German ‘summer time’ starts Sunday

Petra Lessoing
Kaiserslautern American

***image1***Clocks must be reset from 2 to 3 a.m.

Daylight savings time in Germany starts Sunday. Clocks have to be set forward one hour, from 2 a.m. to 3 a.m.
Germans call the period from the last Sunday in March to the last Sunday in October “summer time.”
The official introduction of summer time in Germany took place in 1980.
It was started in order to save energy and fully use daylight.
The reason for energy saving dates back to the fuel crisis in 1973, when fuel supplies were low.
Germany also wanted to adjust the time to the other European countries, which introduced summer time earlier.
According to the Federal Environmental Office, energy consumption increased during summer time.
This is contrary to initial intentions and hopes. In the evening, there are savings in electrical light, but in the morning, more heat is needed since it still is cool.
But most people wanted to stick to summer time after a probation period because they liked the longer daylight in the evenings.
Actually, changes of the clock took place before.

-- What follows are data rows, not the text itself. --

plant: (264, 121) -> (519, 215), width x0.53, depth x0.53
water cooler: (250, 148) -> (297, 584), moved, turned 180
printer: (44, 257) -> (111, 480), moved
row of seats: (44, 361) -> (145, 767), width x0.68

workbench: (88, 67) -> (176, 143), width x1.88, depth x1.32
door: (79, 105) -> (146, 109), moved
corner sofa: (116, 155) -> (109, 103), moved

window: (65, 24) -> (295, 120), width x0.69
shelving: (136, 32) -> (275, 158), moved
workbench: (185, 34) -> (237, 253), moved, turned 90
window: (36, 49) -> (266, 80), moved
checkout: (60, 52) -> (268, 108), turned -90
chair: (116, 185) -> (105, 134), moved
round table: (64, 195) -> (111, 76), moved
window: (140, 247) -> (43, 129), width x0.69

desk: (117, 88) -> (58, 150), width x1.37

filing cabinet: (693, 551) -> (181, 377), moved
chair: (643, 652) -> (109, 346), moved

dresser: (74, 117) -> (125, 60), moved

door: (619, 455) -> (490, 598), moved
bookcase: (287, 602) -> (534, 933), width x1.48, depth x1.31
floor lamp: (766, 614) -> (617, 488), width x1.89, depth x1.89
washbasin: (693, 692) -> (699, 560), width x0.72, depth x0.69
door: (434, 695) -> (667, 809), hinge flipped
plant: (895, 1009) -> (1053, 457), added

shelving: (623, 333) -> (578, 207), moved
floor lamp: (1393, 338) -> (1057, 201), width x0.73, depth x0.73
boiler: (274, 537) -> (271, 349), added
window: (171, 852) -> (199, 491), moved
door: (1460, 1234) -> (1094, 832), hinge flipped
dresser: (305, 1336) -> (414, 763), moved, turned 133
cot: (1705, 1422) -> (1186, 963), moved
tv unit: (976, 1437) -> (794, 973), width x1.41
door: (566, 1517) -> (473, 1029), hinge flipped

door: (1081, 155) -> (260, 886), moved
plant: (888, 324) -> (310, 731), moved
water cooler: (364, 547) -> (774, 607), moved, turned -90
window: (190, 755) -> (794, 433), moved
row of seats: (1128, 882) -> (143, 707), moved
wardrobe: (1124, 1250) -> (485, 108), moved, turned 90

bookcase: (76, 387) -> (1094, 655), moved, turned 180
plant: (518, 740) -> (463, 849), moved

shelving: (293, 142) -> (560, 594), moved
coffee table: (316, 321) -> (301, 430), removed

The first time took place from 1916 to 1918, and then again from 1940 to 1949. In 1947, clocks were even reset by two hours.
Today, summer time in Central Europe always starts the last Sunday in March and “winter time,” which is also considered normal time, begins the last Sunday in October, when clocks are turned back from 3 to 2 a.m.
Daylight savings time in the United States starts a week later than in Europe, the first Sunday in April.